すぐに反対側のドアを開けて車に乗り込んできたメルさんは、威圧感たっぷりに一言。
「出してちょうだい」
それだけを言うと、座席に深く背中を預けて目を閉じ、それから何も言わなくなった。
あんなに優しくしてくれたメルさんだもの、間違っても拉致ということはないだろうけれど、どこに連れて行かれるのか、という恐怖よりもまず先に立つのは、彼女の雰囲気だ。

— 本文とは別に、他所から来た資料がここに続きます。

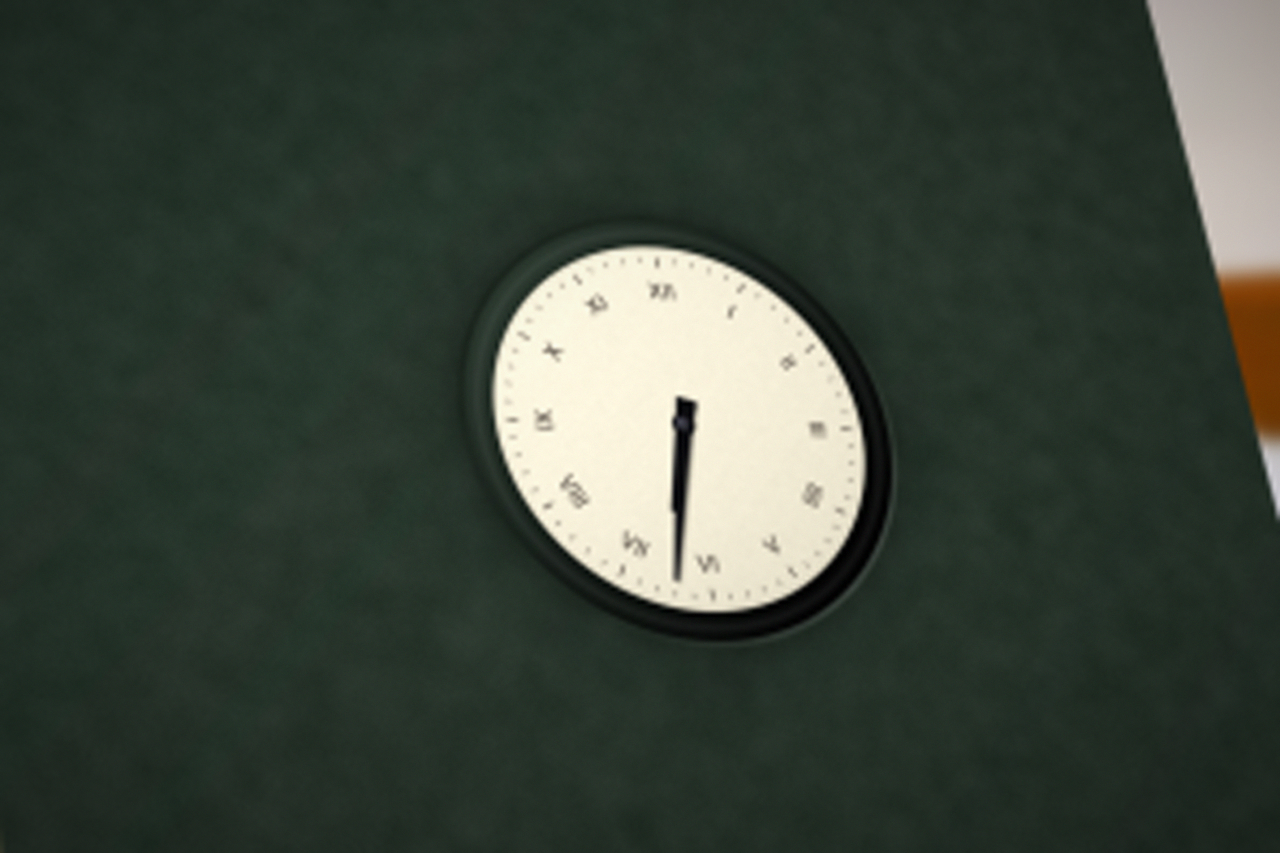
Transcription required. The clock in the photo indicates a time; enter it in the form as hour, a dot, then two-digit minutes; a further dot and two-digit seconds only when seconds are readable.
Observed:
6.32
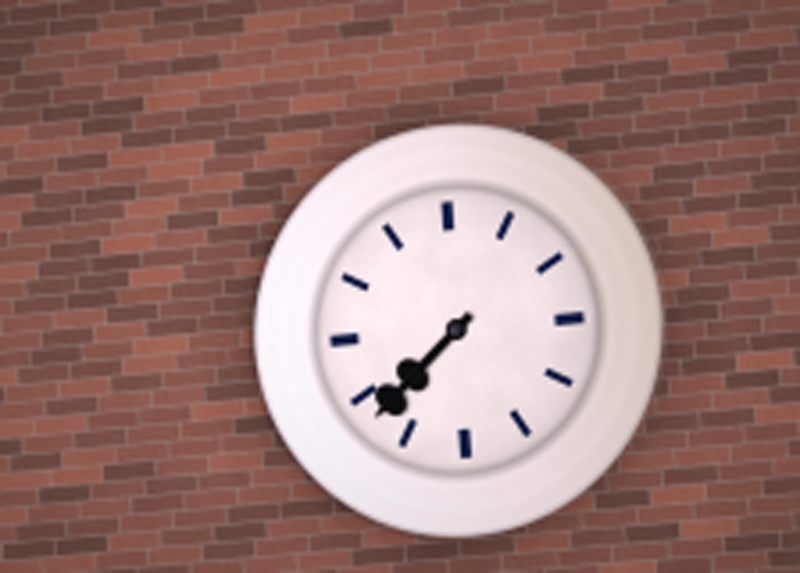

運転手の男性も、スーツに身を包み、格好こそ執事のようだけれど、後部座席からちらりと見えた横顔には、頬に目立つ切り傷があって。
もしかしてメルさんって、オトコの娘は表の顔で、そういうところの若頭的な人だったりするの!? と、あらぬ想像がかき立てられる。
それでも車は進み、街中を抜け、郊外をひた走り……やがて、大きな屋敷に入っていく。
そこは、ホワイトハウスを思わせる外観の洋邸で、あたしのような一般人は、一生に一度、お目にかかれるかどうかという大豪邸。
漫画や小説などで出てくるような、いわばフィクションの世界、そのものだった。